**What is expected**
After locating the line that contains "期間：1ヵ月以上3ヵ月以内 勤務" in the following entries, reproduce it and each later line exactly, including the last.

*** Record set ***

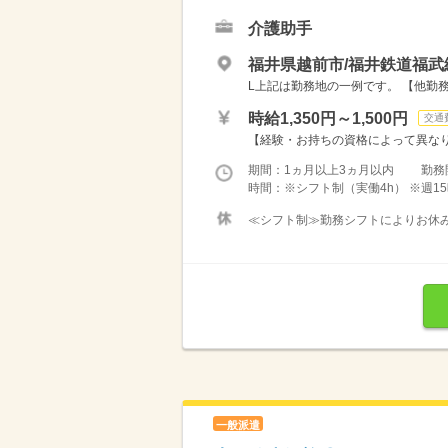
介護助手
福井県越前市/福井鉄道福武
L上記は勤務地の一例です。 【他勤務
時給1,350円～1,500円
交通
【経験・お持ちの資格によって異なります
期間：1ヵ月以上3ヵ月以内 勤務
時間：※シフト制（実働4h） ※週15
≪シフト制≫勤務シフトによりお休みは
一般派遣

*** End of Record set ***

**Answer for the task**
期間：1ヵ月以上3ヵ月以内 勤務
時間：※シフト制（実働4h） ※週15
≪シフト制≫勤務シフトによりお休みは
一般派遣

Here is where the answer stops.